■ **Your task**: In the text on phones and focus below, write out the passage between "In [co-director of" and "can ruin concentration.", inclusive.

■ **Text block**:
-- -- --

Human brains want novelty, excitement, and social connection, and devices play into those desires. Checking a notification flashing across your screen can provide a small hit of dopamine, creating a sense of reward that keeps you coming back for more. 

Despite the draw of technology, Barbara Shinn-Cunningham, director of the Neuroscience Institute at Carnegie Mellon University, says she’s not convinced we’re losing the ability to focus. Instead, she says, we’re using devices in exactly the way tech companies want us to: constantly. “I’m not sure that it’s changing how our brains operate,” Shinn-Cunningham says, "but [rather] leveraging how our brains operate to keep us engaged with our electronics." 

In [co-director of the Center for Attention, Learning, and Memory at St. Bonaventure University Adam] Brown’s opinion, there’s one adjustment that’s more important than any other: “Remove the device. In times of needed focus, take that device and put it someplace else,” he says. Turning your phone facedown isn’t always enough; research suggests that simply having a phone within eyesight can make it harder to focus, and the buzz of a single notification can ruin concentration. 

When you have a big task at hand, putting your phone in another room is the best option, Brown says. But it’s also important to learn how to be around screens without letting them derail your concentration, a process that he says largely comes down to muscle memory. Just as you get used to constantly checking your phone, you can build a habit of not looking at it all the time, Brown says. “When your phone goes off, you want to go look at it,” he says. “But over the course of weeks and months, if you deliberately ignore it…you will get better at focus.” 

It’s also important to assess your priorities and focus your energy there, rather than trying to split your limited time and attention in a million directions, Sibley says. That might mean dropping non-crucial commitments in pursuit of being fully present for the ones that really matter to you, she says.

-- -- --

■ **Data listing**:
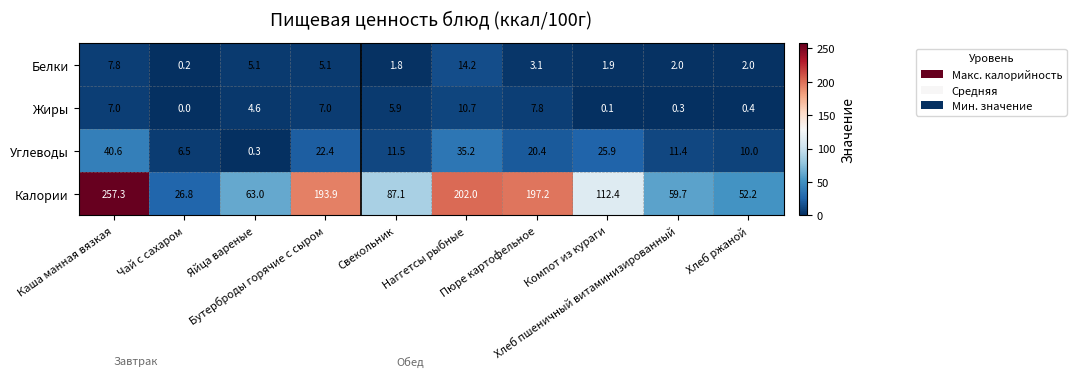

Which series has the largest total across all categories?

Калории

-- -- --

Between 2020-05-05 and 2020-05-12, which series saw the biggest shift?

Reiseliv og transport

-- -- --

■ **Your response**:
In [co-director of the Center for Attention, Learning, and Memory at St. Bonaventure University Adam] Brown’s opinion, there’s one adjustment that’s more important than any other: “Remove the device. In times of needed focus, take that device and put it someplace else,” he says. Turning your phone facedown isn’t always enough; research suggests that simply having a phone within eyesight can make it harder to focus, and the buzz of a single notification can ruin concentration.